### EXTRAIT DU TEXTE
________________________________________

Montez dans la brouette (Homélie, 6e dimanche du temps ordinaire, dimanche 13 février 2025)

Qu’il est… heureux que Jésus nous invite au bonheur (Lc 6,20-26) ! Mais pourquoi Jésus associe-t-il le bonheur à la pauvreté, à la faim, aux larmes et à la persécution ? Explorons deux pistes.

 

  1. Paul Claudel, qui, comme bien des jeunes gens de son âge, était plongé dans le « bagne matérialiste » distillé par le scientisme de son temps, s’est converti au catholicisme, religion de son enfance, à l’âge de 18 ans, en assistant en curieux aux vêpres à Notre-Dame de Paris le jour de Noël 1886. Pour autant, devenir chrétien n’est pas devenir un ange. Claudel en fait l’expérience en constatant que son intelligence, nourrie d’anticléricalisme (en plus de l’athéisme), résiste à sa conversion. Il lui faudra pas moins de quatre années pour liquider tous ces anti-corps et la rendre catholique. Il en fait aussi l’expérience en 1900 lorsqu’il est envoyé par le quai d’Orsay au consulat de Fou-Tchéou, en Chine. Sur le bateau, il rencontre Rosalie Vetch et tous deux tombent fous amoureux l’un de l’autre. Si Claudel est célibataire (il se mariera en 1906), Rosalie est mariée et mère de famille, et le converti de Notre-Dame veut être fidèle à Dieu. Non sans avoir eu un enfant de Paul, Rosalie mettra un terme à cette relation, laissant le jeune homme désespéré et fou de douleur.

________________________________________

### Images de poses humaines avec coordonnées

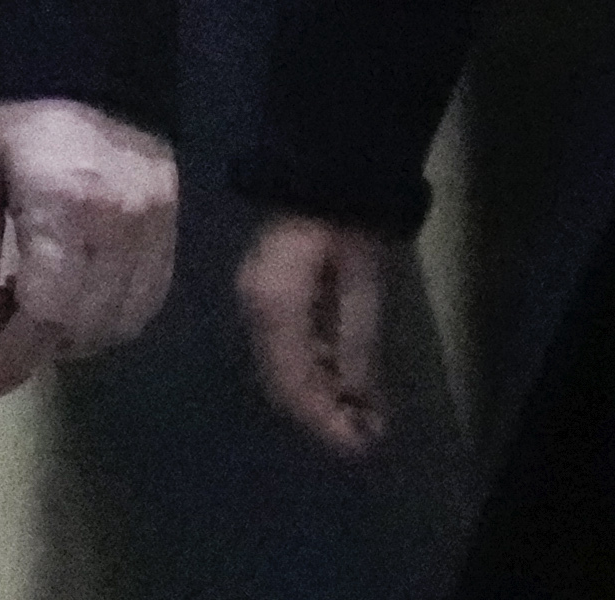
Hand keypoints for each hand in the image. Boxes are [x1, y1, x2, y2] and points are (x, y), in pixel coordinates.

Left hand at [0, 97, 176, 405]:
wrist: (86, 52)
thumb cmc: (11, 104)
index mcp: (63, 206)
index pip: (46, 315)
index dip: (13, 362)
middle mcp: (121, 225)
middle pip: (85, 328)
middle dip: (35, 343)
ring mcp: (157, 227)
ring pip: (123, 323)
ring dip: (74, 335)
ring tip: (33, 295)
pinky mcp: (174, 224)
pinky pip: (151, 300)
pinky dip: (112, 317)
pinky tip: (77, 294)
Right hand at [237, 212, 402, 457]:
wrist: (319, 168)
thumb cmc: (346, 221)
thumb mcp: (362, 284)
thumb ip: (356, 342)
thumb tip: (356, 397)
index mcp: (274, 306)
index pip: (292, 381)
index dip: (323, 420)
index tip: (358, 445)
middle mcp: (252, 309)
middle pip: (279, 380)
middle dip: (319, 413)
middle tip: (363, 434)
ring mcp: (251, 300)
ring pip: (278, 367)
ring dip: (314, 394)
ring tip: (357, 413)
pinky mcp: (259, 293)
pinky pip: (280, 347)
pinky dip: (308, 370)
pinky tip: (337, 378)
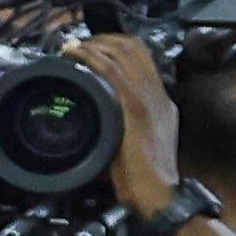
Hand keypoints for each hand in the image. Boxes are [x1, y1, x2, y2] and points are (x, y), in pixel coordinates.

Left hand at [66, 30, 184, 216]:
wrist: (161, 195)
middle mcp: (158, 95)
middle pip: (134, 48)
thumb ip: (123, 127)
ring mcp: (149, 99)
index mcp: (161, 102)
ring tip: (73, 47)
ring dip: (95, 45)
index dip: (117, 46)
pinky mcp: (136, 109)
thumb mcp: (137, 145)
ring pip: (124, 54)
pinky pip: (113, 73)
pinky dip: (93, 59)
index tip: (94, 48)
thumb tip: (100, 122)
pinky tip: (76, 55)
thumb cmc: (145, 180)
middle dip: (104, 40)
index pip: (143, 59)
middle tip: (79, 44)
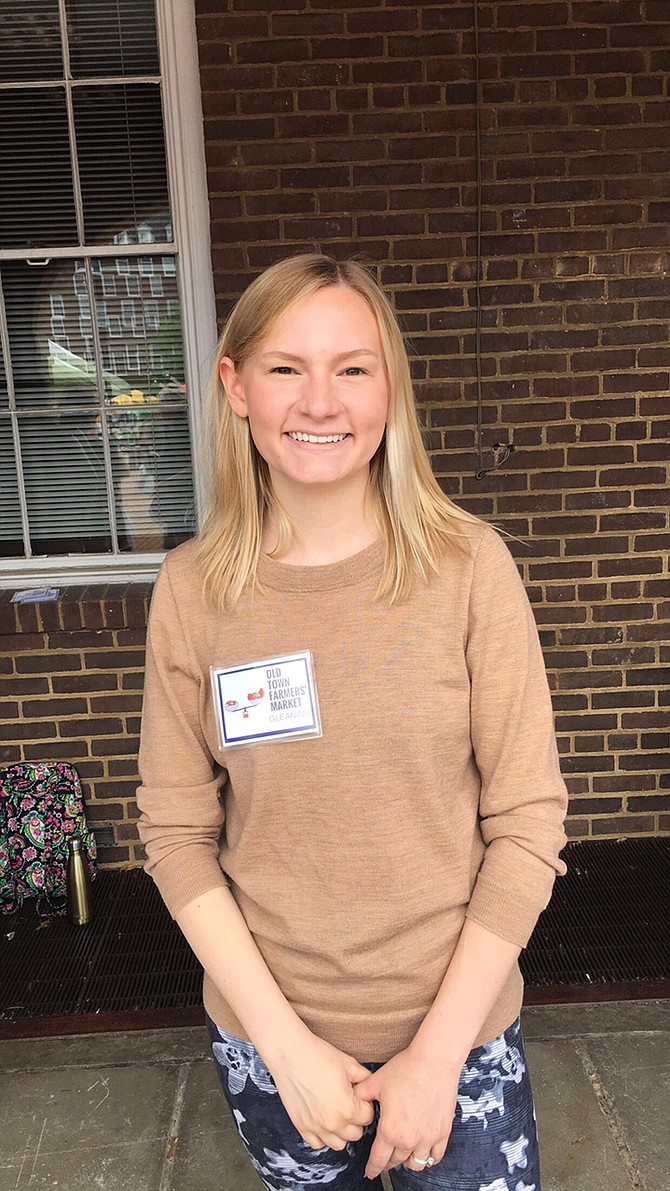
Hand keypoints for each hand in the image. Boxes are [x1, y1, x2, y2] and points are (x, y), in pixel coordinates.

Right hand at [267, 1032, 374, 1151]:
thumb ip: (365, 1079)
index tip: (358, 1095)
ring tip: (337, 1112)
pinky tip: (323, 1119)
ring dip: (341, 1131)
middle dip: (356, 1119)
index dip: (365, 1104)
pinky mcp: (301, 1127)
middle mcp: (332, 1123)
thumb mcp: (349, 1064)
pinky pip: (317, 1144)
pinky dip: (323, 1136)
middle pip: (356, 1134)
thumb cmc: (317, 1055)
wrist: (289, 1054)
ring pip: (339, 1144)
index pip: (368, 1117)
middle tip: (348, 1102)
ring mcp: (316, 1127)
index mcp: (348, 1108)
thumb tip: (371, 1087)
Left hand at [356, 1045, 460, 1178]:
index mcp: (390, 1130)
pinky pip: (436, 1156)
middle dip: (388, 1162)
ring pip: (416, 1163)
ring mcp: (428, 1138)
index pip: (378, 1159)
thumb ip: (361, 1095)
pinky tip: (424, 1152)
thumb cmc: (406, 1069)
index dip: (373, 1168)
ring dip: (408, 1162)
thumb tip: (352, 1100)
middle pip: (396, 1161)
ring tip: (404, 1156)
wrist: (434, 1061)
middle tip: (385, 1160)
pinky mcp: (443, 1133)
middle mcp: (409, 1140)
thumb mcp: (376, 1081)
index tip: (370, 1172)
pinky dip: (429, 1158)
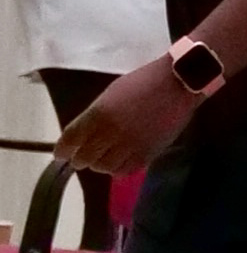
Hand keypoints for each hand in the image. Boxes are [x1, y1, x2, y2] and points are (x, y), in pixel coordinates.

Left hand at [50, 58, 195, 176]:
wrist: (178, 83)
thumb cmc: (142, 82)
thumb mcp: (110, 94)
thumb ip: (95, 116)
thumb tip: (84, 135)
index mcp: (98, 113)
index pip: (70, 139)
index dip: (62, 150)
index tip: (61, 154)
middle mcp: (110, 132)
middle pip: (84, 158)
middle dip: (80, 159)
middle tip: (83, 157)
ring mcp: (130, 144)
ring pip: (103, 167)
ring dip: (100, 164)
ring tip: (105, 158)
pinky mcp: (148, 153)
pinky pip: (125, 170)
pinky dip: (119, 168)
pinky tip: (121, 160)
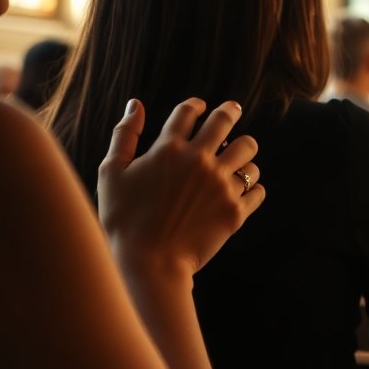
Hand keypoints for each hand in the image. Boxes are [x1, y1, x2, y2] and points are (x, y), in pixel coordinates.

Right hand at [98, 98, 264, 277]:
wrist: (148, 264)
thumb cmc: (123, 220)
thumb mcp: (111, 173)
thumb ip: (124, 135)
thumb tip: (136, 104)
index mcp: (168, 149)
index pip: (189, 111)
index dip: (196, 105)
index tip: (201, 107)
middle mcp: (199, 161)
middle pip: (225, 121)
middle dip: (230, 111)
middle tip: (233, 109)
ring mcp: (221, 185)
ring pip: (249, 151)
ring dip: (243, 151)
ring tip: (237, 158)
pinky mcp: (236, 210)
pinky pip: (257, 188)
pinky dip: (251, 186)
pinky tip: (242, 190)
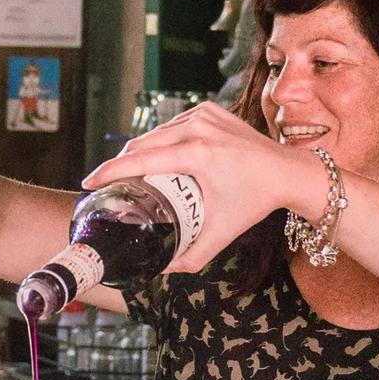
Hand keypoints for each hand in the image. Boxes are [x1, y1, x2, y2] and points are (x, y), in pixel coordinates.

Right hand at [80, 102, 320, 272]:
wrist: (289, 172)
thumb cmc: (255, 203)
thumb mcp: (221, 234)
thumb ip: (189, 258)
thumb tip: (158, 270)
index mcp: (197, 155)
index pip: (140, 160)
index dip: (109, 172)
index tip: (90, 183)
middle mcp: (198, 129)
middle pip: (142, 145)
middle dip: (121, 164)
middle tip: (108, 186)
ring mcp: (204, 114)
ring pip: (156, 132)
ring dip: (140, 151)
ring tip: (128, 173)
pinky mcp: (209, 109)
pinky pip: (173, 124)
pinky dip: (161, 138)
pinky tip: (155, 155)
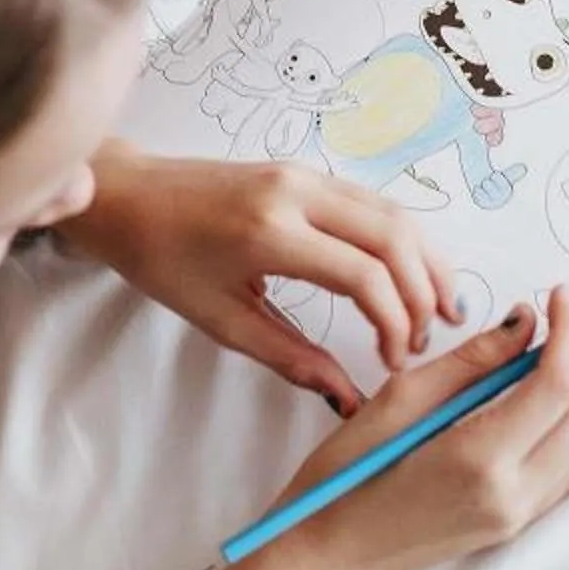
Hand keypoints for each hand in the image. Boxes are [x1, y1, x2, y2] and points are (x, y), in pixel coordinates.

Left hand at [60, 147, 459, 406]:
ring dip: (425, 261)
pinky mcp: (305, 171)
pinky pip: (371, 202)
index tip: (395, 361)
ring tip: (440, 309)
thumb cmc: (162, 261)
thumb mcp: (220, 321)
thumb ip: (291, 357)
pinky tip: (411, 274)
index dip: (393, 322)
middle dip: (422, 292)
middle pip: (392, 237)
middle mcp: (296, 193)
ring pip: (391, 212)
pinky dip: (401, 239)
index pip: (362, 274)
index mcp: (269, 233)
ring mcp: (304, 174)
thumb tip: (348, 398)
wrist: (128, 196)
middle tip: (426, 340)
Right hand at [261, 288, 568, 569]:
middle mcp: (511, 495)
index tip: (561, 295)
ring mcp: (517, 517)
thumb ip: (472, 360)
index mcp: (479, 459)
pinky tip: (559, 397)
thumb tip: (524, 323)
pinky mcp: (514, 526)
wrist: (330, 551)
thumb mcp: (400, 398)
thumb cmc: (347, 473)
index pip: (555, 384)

________________________________________

### EXERCICES
1. Répondez aux questions suivantes d'après l'homélie :
(a) À quel âge Paul Claudel s'est-il converti au catholicisme ?
(b) Combien d'années lui a-t-il fallu pour rendre son intelligence catholique ?
(c) À quel consulat fut-il envoyé en 1900 ?
2. Extrayez de l'homélie le passage compris entre « Montez dans la » et « Explorons deux pistes. », ces deux segments inclus.
Les enregistrements n'interviennent pas dans ce travail.

### CORRIGÉS
1.
(a) À 18 ans.
(b) Quatre années.
(c) Au consulat de Fou-Tchéou, en Chine.

2.
Montez dans la brouette (Homélie, 6e dimanche du temps ordinaire, dimanche 13 février 2025)

Qu’il est… heureux que Jésus nous invite au bonheur (Lc 6,20-26) ! Mais pourquoi Jésus associe-t-il le bonheur à la pauvreté, à la faim, aux larmes et à la persécution ? Explorons deux pistes.